NEW traffic calming measures will be installed on two Bradford roads where dozens of people have been injured.

But concerns have been raised at the slow pace at which such road safety schemes are implemented.

New safer roads schemes for the Bradford West constituency in the coming year will include work to Legrams Lane and Lumb Lane.

The work on Legrams Lane will involve new traffic calming measures between Ingelby Road and Greyhound Drive, including a pedestrian refuge at an existing puffin crossing. The work is expected to cost £48,000.

The Lumb Lane works will see existing traffic calming extended from Green Lane to Westgate, and will cost £40,000.

The rest of the annual budget of £135,000 for the constituency is being spent on traffic orders across the constituency (£21,000), dropped kerbs and mobility access works (£6,000), blue badge parking spaces (£15,000) and various traffic surveys (£5,000).

But dozens of other highway safety schemes will have to remain on the waiting list in the hope they will be funded in future years.

Councillor Margaret Alipoor (Lab, Clayton and Fairweather Green) questioned why a scheme to introduce traffic calming on Vine Terrace West, first proposed in 2015, was still not getting any funding.

Bradford Council recently received a petition from residents of Vine Terrace West, off Thornton Road and next to Crossley Hall Primary School, who called for something to be done to stop speeding and dangerous driving on the street.

Cllr Alipoor added: “There is lots of traffic going down that road travelling at speed. It is an accident waiting to happen.

“We’ve been waiting since 2015 – we’re now in 2022.”

Andrew Smith Principal Engineer, said: “We only have a budget this year of £135,000. The waiting list of projects is something like £2m. We’ll never have enough funding to address the full list of requests.

“We have to prioritise roads where there are the highest numbers of casualties.”

Members were told that on Legrams Lane there had been 13 crashes in the past five years, leading to 17 casualties.

On Lumb Lane, there had been 13 crashes and 16 casualties.

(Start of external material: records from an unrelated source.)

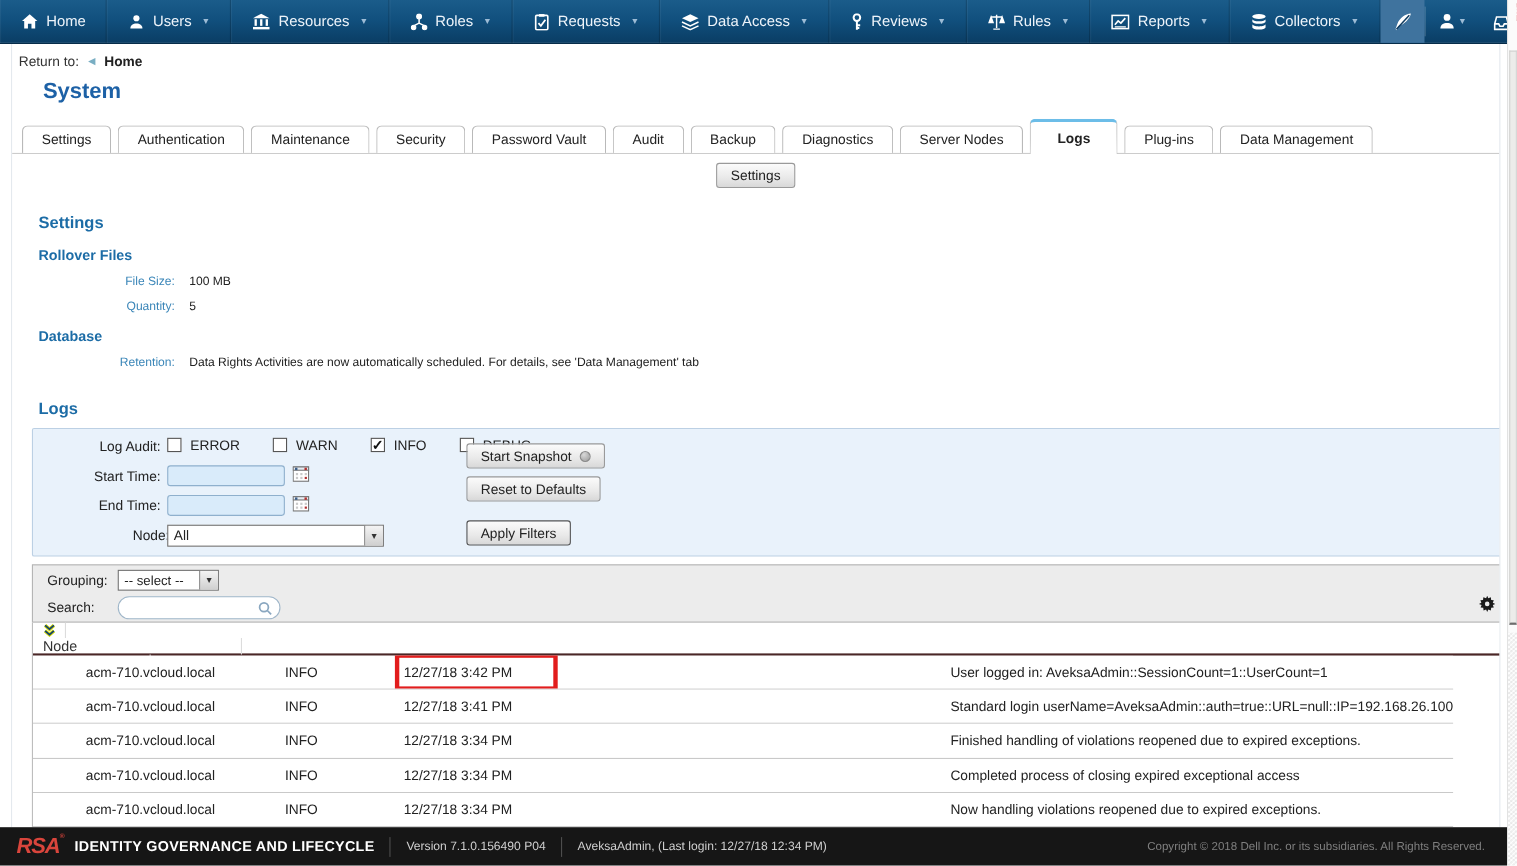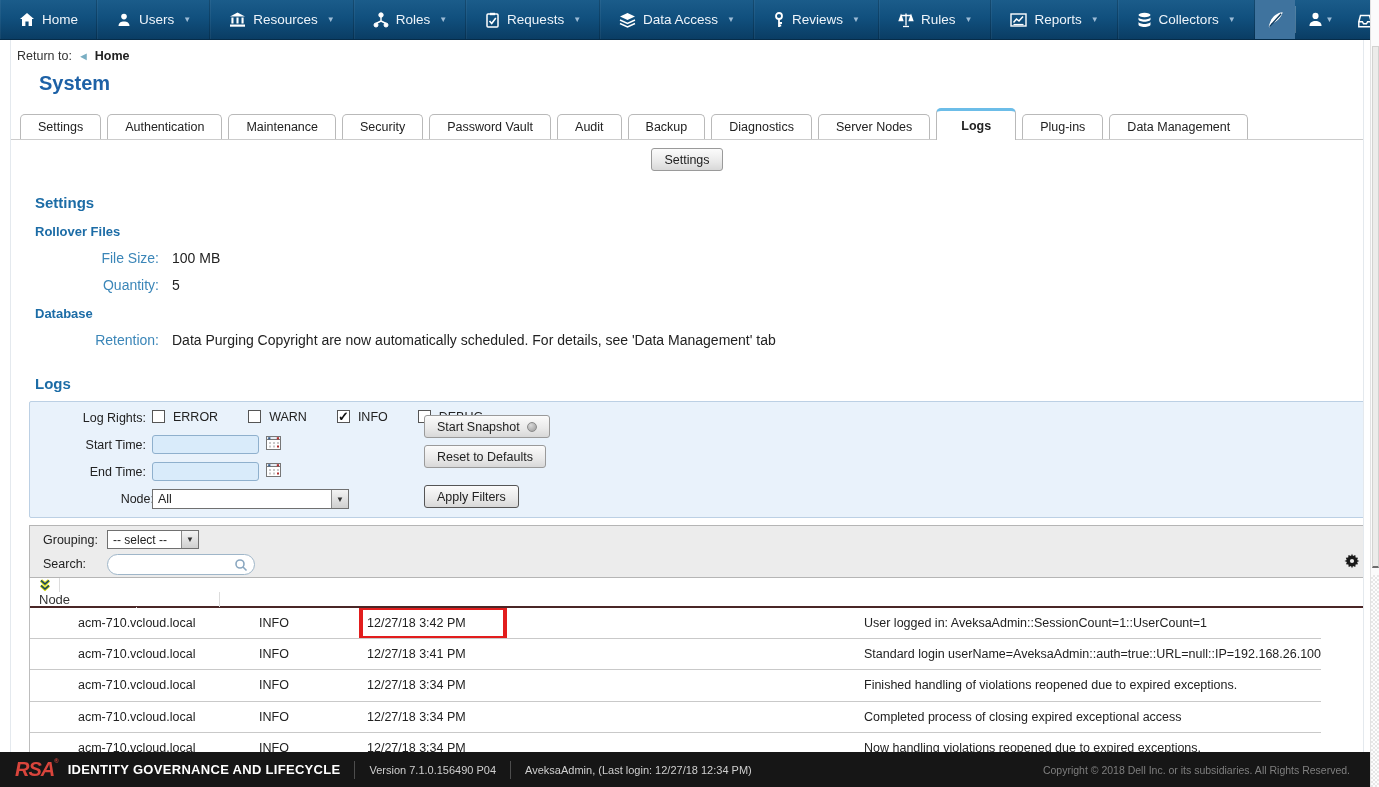--- a/index.html
+++ b/index.html
@@ -63,7 +63,7 @@
   
   .sec-heading { margin:23px 0 0 24px; font-size:15px; font-weight:bold; color:#1c6ca6; }
   .sub-heading { margin:13px 0 0 24px; font-size:13px; font-weight:bold; color:#1c6ca6; }
-  .field-row { display:flex; margin-top:11px; font-size:14px; }
+  .field-row { display:flex; margin-top:11px; font-size:11px; }
   .field-label { width:148px; text-align:right; color:#3b86b8; }
   .field-value { margin-left:13px; color:#222; }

Some of the planned works, including traffic calming on Edmund Street and replacing grass verges on Hazelhurst Brow with laybys, were first proposed in 2010.

Mr Smith said: “The two schemes that are getting priority are on streets with a substantial number of casualties – that is why we have to prioritise them.”

The meeting heard that the Vine Terrace West petition would be discussed at a future meeting.